**Supplied text**
--------------------------------
Her targets are an eclectic choice, the album opening with the choppy, chirpy, ‘Valentine’, sung in the voice of Elvis Costello’s Alison who, with a handclappy musical bounce reminiscent of Sheryl Crow, informs her judgemental, jealous that “I will make love to whomever I want, so give your blessings or give me your curses but I’ll be just fine”. Crow also seems to be the musical inspiration behind the musically similarly styled ‘Tumbleweed’, a response to Townes Van Zandt’s ‘Loretta’ that was the initial spark to the album.
--------------------------------
**Data excerpts**
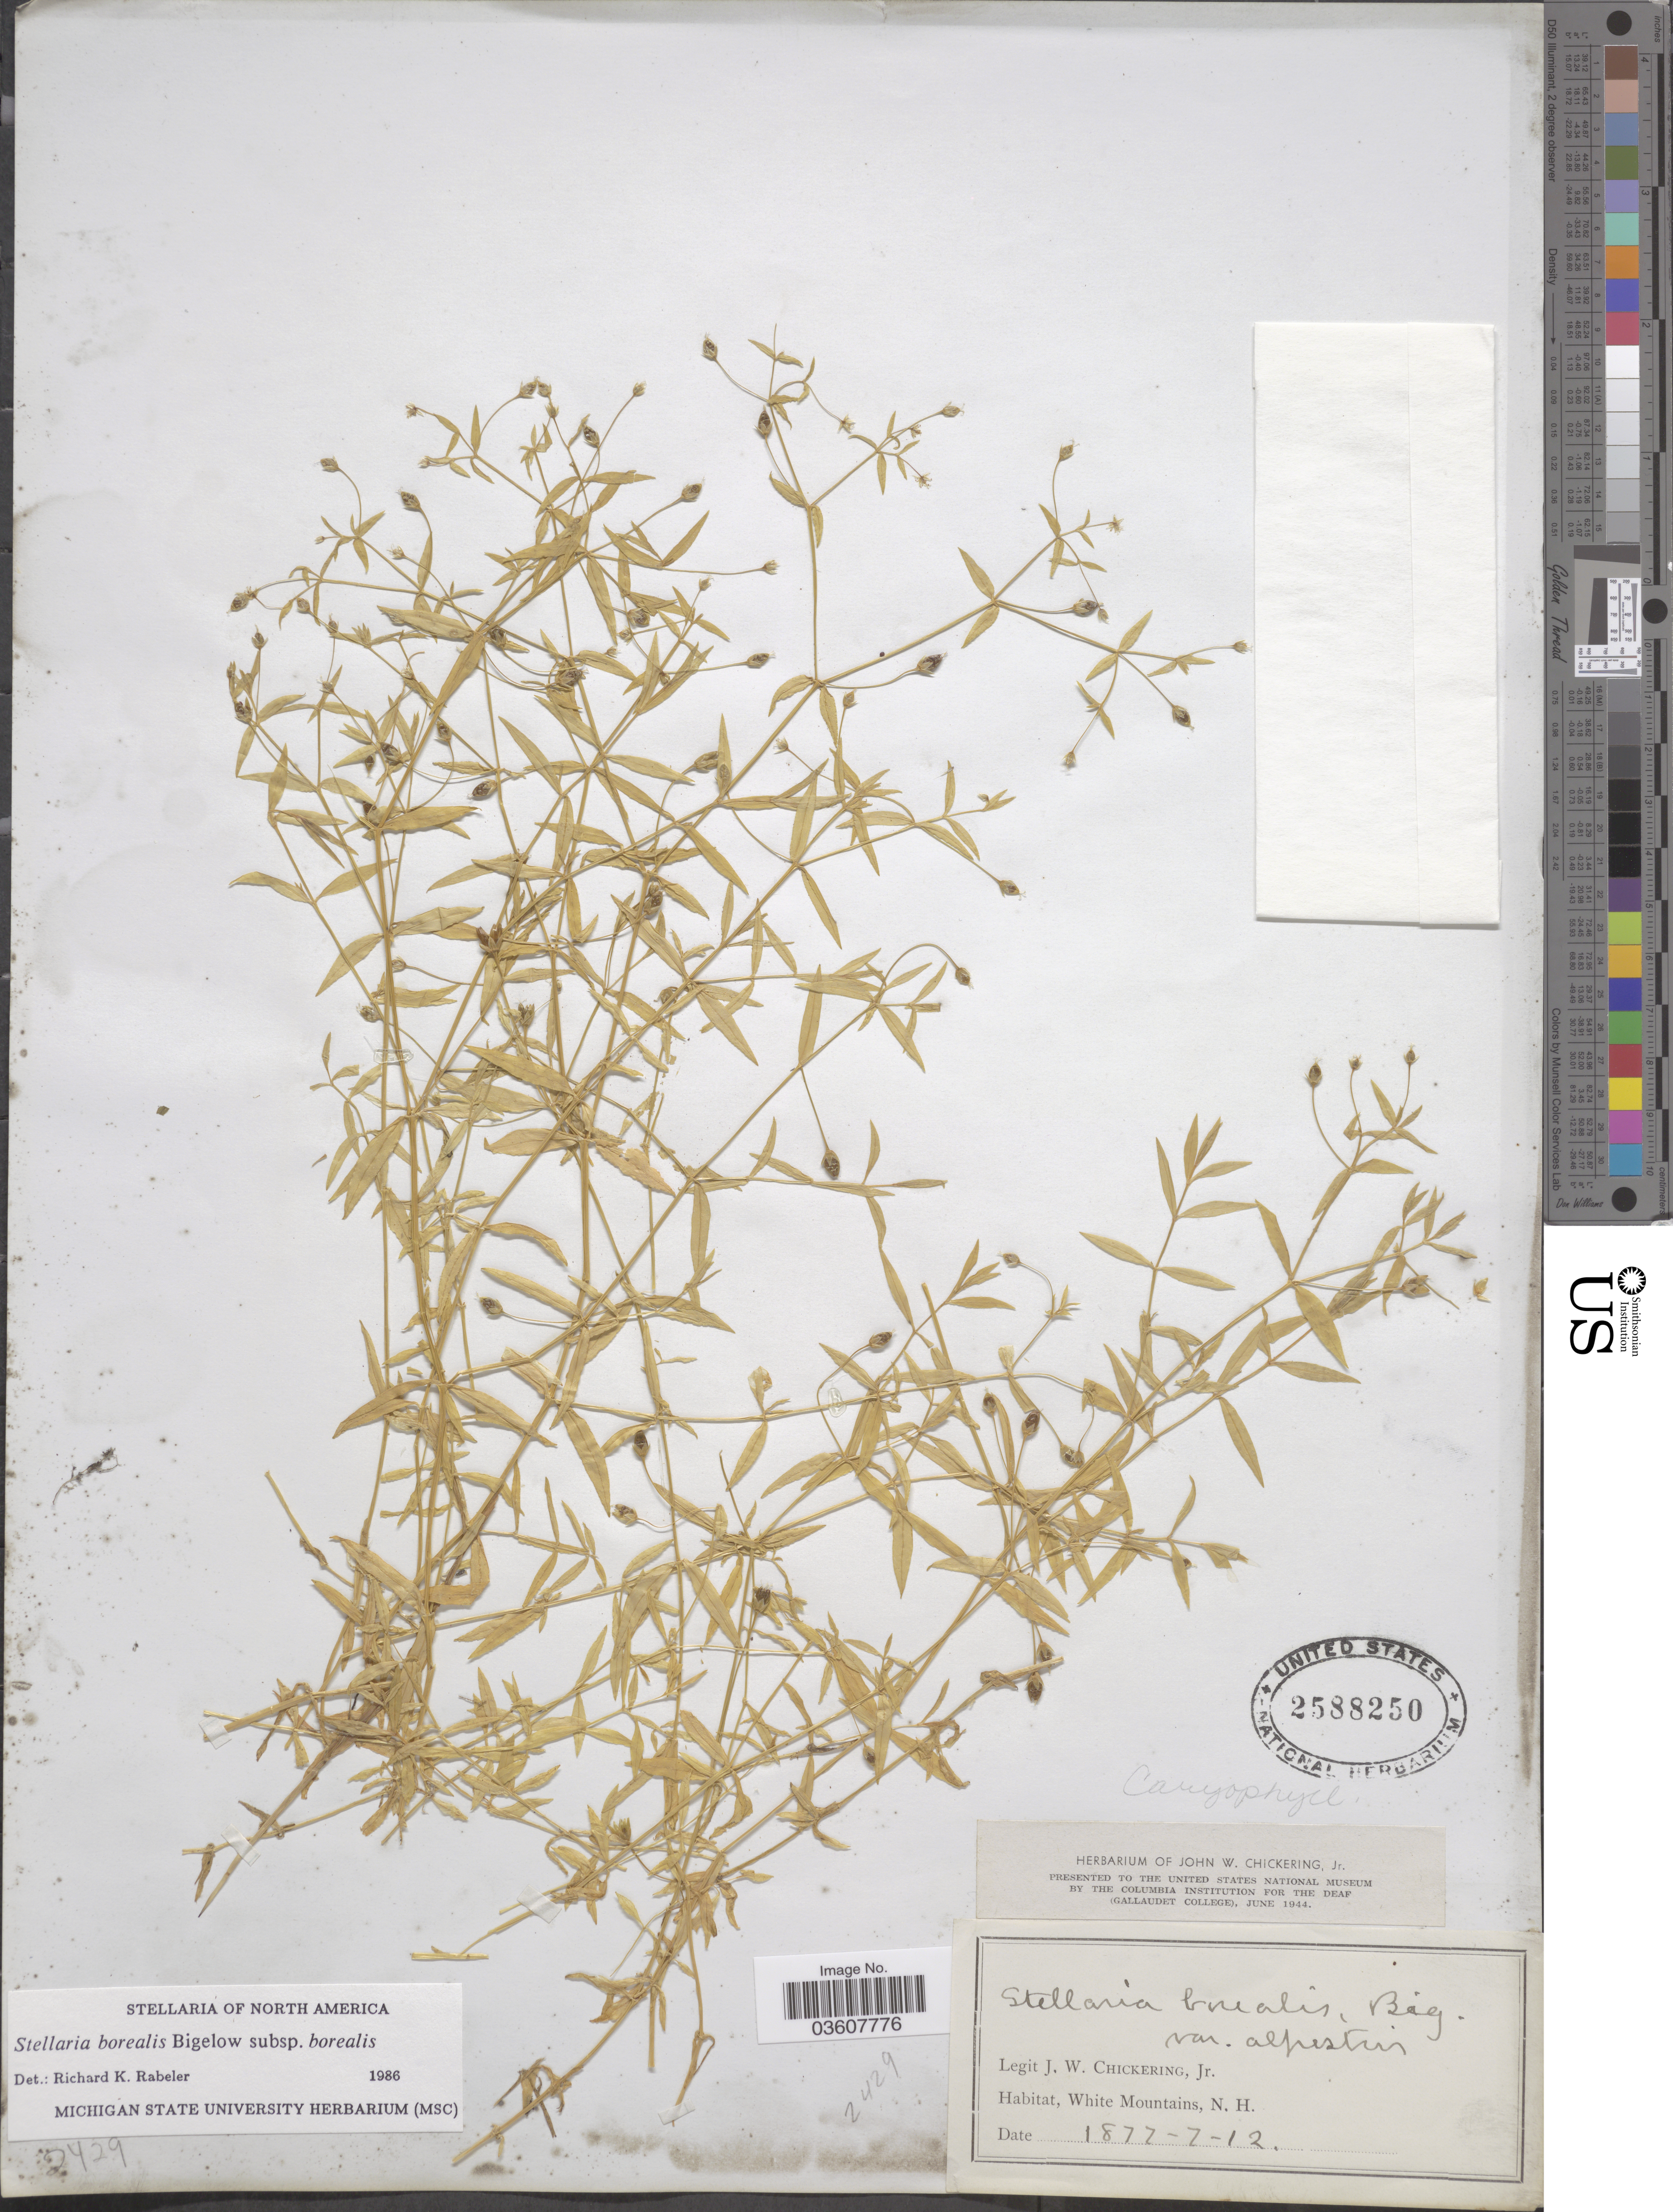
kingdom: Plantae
--------------------------------
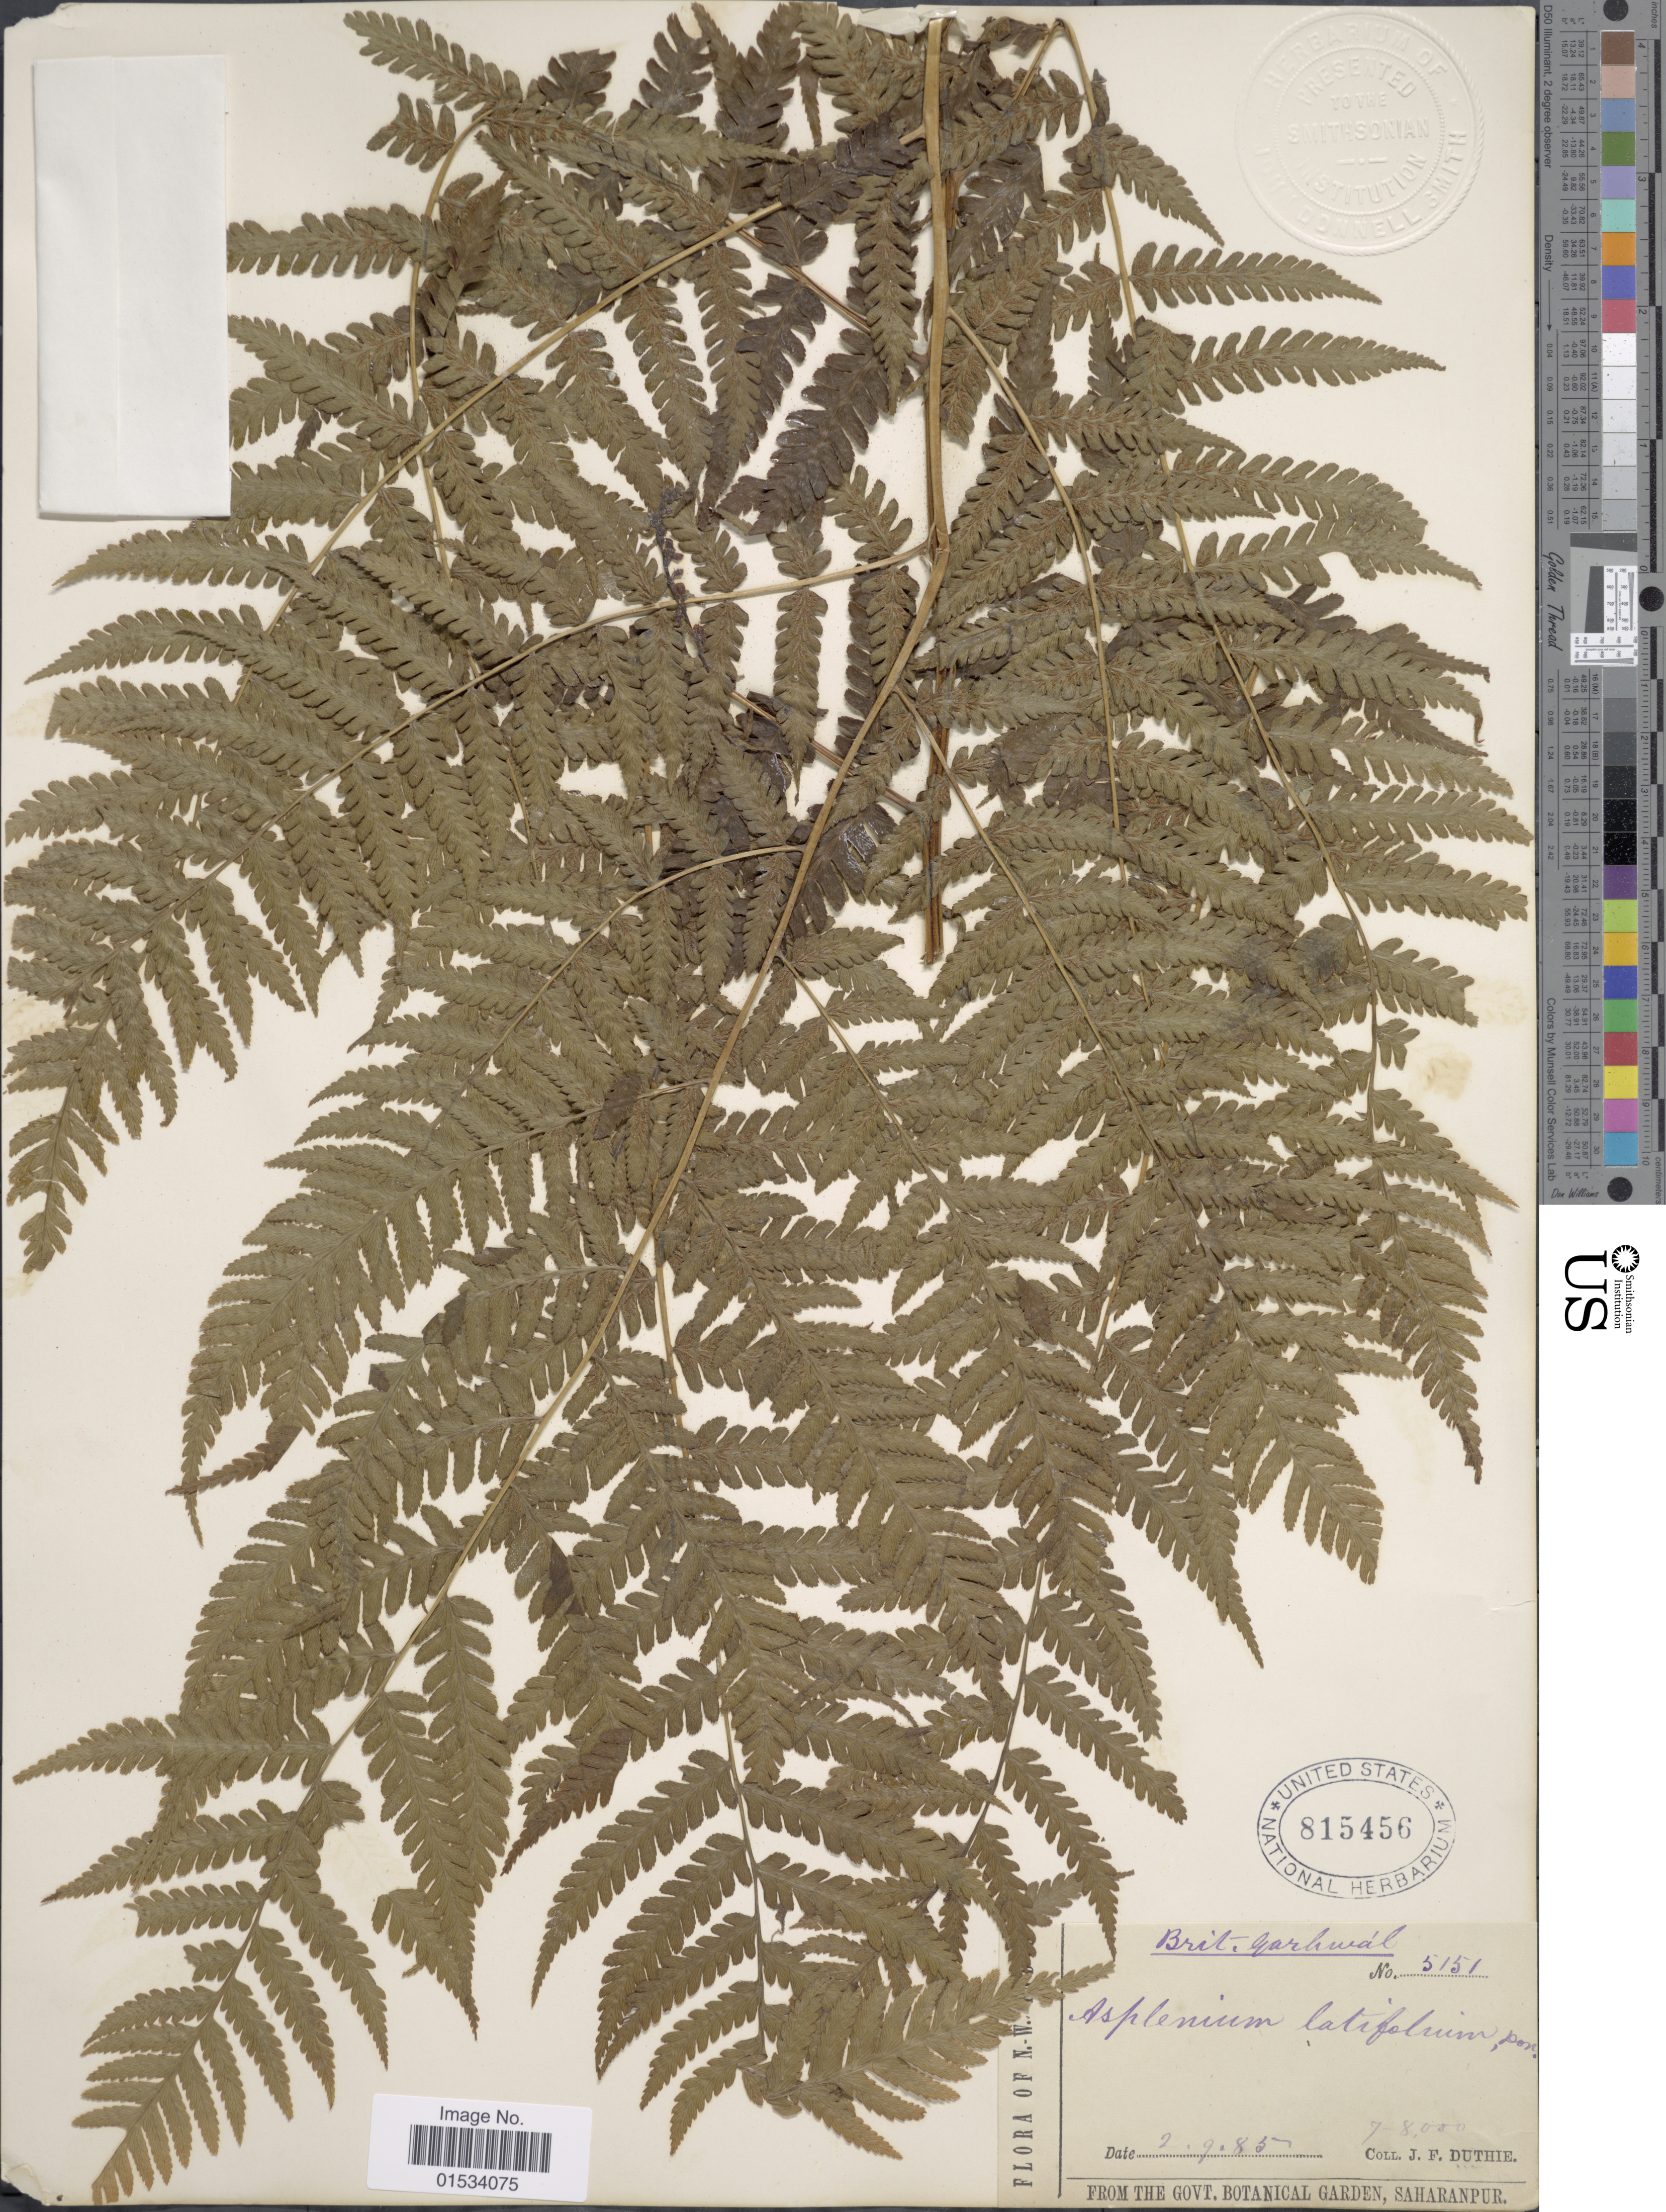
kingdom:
--------------------------------
**Tasks and exercises**
[1] Quote the passage of the album review starting at "Her targets are" and ending at "to the album.".
[2] Continue the album review from the point where it stops.

**Answers to each task**
[1]
Her targets are an eclectic choice, the album opening with the choppy, chirpy, ‘Valentine’, sung in the voice of Elvis Costello’s Alison who, with a handclappy musical bounce reminiscent of Sheryl Crow, informs her judgemental, jealous that “I will make love to whomever I want, so give your blessings or give me your curses but I’ll be just fine”. Crow also seems to be the musical inspiration behind the musically similarly styled ‘Tumbleweed’, a response to Townes Van Zandt’s ‘Loretta’ that was the initial spark to the album.

[2]
Having already been the subject of one answer song in Lydia Murdock’s ‘Superstar’, Billie Jean is in similarly indignant mood on ‘What Do You Call A Woman?’, a plangent country blues with White Stripes echoes, pointedly asking the responsibility-shirking Jacko “what do you call a woman when she’s lyin’ in your bed? If you make love, ain’t she your lover?”, adding “call me what you want but let him call you father.” Often victims in the originals, Patterson’s versions are strong, self-aware women, the Latin swaying ‘Oh Let’s Dance’ featuring an unapologetically flirtatious Lola, Eleanor Rigby greeting her death with grace and courage in the strings-kissed sunny ‘Bluebird’, Leadbelly’s (‘Goodnight’) Irene telling her lover to harbour no romantic delusions because “I’ve done wrong, I cheat and I lie, I’m not going to heaven when I die…Heaven’s not a dream, so wake up darling” on the slow swaying doo wop ‘A Dream’.

The only exceptions would seem to be ‘The Glow’, a slide and strings adorned response to ‘Caroline No’ where Patterson’s protagonist seems to telling her ex that, even though she’s cut off her hair and got a new love, “you’re gone until I fall asleep, and no one knows why but me”, and the waltzing bluesy ‘Louder Than The Sound’ where The Band’s Evangeline loses her mind as she watches her man drown.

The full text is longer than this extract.